Дерьмо и кровь. Как минимум половина женщин в ее фургоне плакали перед тем, как
уснуть на пару часов. Но не Мия Корвере.
Девушка сидела у выхода из клетки и ждала. Кривая челка лезла в темные глаза. От
запаха пота и грязи некуда было деваться, скопление тел со всех сторон вызывало
тошноту. Но она сглатывала желчь вместе с гордостью, ходила отлить по команде и
держала рот на замке. А если тень под ней и выглядела чересчур темной – по крайней
мере, для нее одной – то внутри фургона все равно было слишком сумрачно, чтобы это
заметить.
До Висельных Садов оставалось еще четыре перемены. Четыре перемены в этой жуткой
духоте, безбожной вони и в непрерывной, тошнотворной качке. Еще четыре перемены.
«Терпение, – шептала она себе, словно молитву. – Если у Отмщения есть мать, то имя
ей Терпение».
До конца неночи было еще около часа. Караван остановился у обочины длинной пыльной
дороги. Выглянув через дырку в брезенте, Мия увидела ряд песчаных утесов,
откидывавших тень на песок. Слишком очевидное – а следовательно, опасное – место
для укрытия, но лучше остановиться в тени, чем ехать еще час и провести всю
перемену под палящими солнцами.
Женщины в фургоне Мии закричали, на караван посыпался град стрел, взрезая брезент.
Мия услышала громкие вздохи, почувствовала шевеление тел позади себя. Одна из
пленниц, юная девушка, упала на пол со стрелой в глазу. Какого-то малыша ранило в
ногу, и он взвыл. Масса тел вокруг Мии вздыбилась, как море во время бури, и
прижала ее к решетке.
– Бездна и кровь…
Послышался топот копыт, шум перьевого ливня. Где-то вдалеке стенал от боли Пылеход,
Слезопийца выкрикивала приказы. Рев раненых верблюдов перекрывал звон стали и
шипение песков. Мия снова выругалась, когда ее ткнули лицом в прутья; пленников
охватила паника.
Потянувшись к сапогу, Мия провернула каблук и достала свои верные отмычки. Спустя
секунду она освободилась от оков и просунула руки между ржавыми прутьями. Девушка
принялась умасливать замок, высунув язык от усердия. В сантиметре над ее головой
пролетела стрела, еще одна вонзилась в дерево рядом с рукой.

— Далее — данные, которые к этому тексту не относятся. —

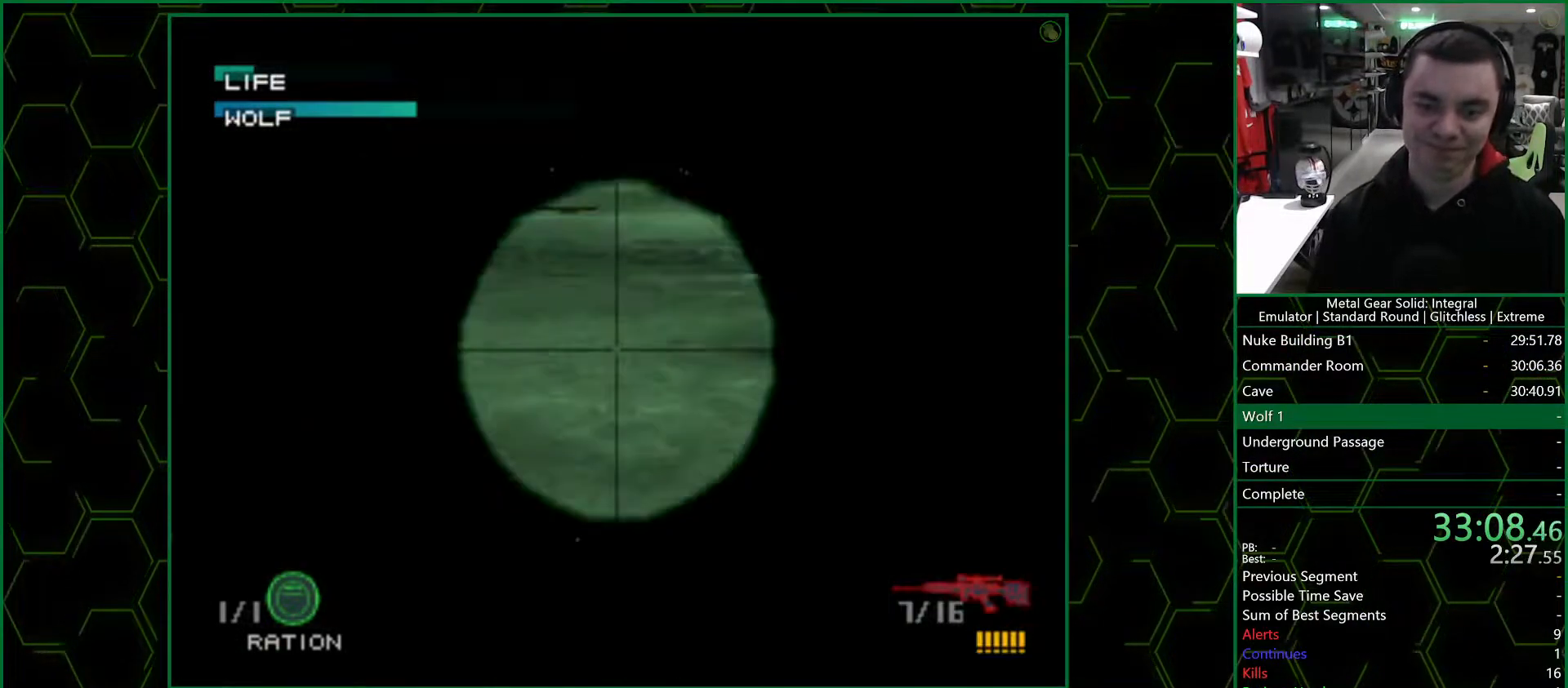
{"buttons": [], "left_stick": "center", "right_stick": "center"}
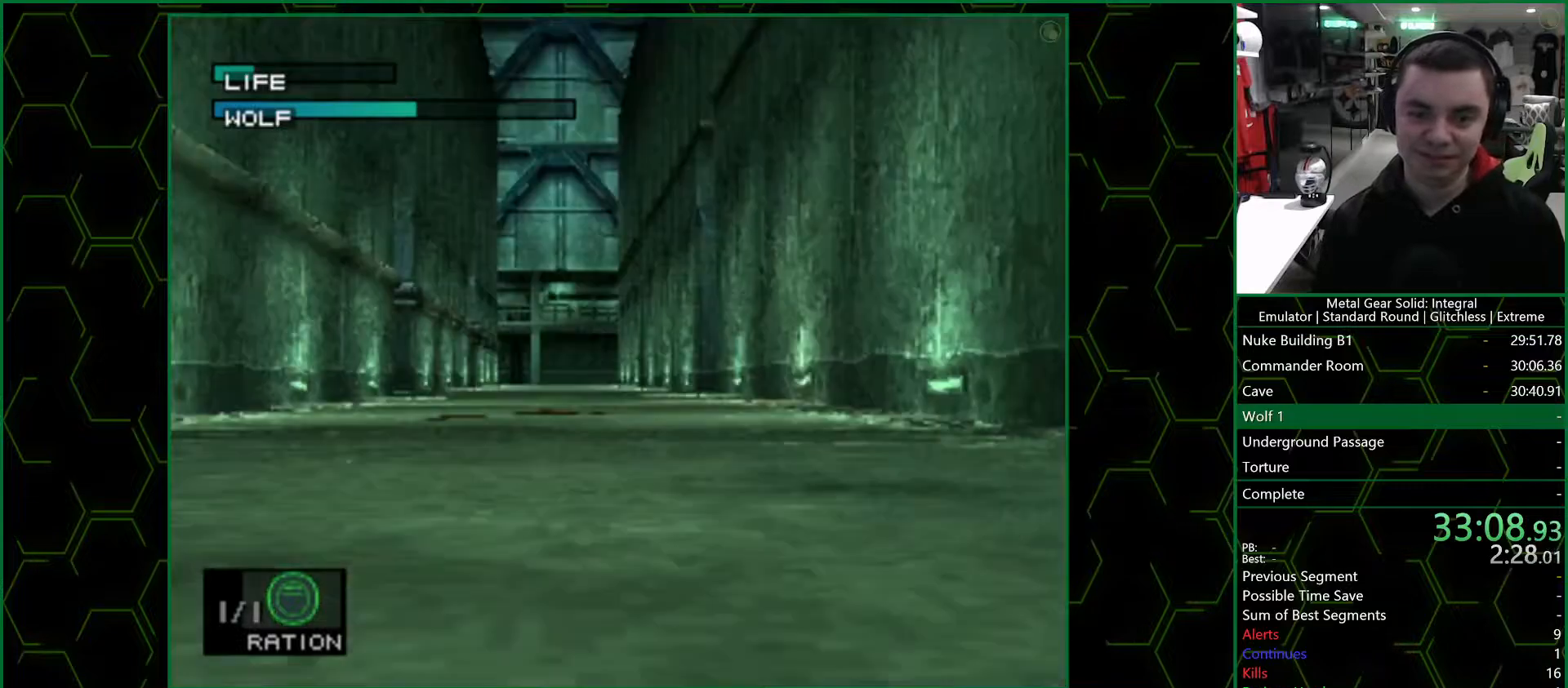
{"buttons": ["SQUARE", "DPAD_UP"], "left_stick": "center", "right_stick": "center", "events": [[117, "DPAD_UP", "down"], [217, "SQUARE", "down"]]}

Шепот был тихим, как дыханье младенца, и предназначался только для ее ушей.
– …И это тоже…
Мия насчитала с полдюжины налетчиков, окруживших караван. Они были обоих полов и
разных оттенков кожи, носили одеяния из темной кожи и ткани песчаного цвета. Из
трупа Чезаре торчало множество стрел с черным оперением. Мия не видела Луки, а вот
Доггер прятался за кормовым фургоном; рядом с ним лежало тело мертвого Пылехода.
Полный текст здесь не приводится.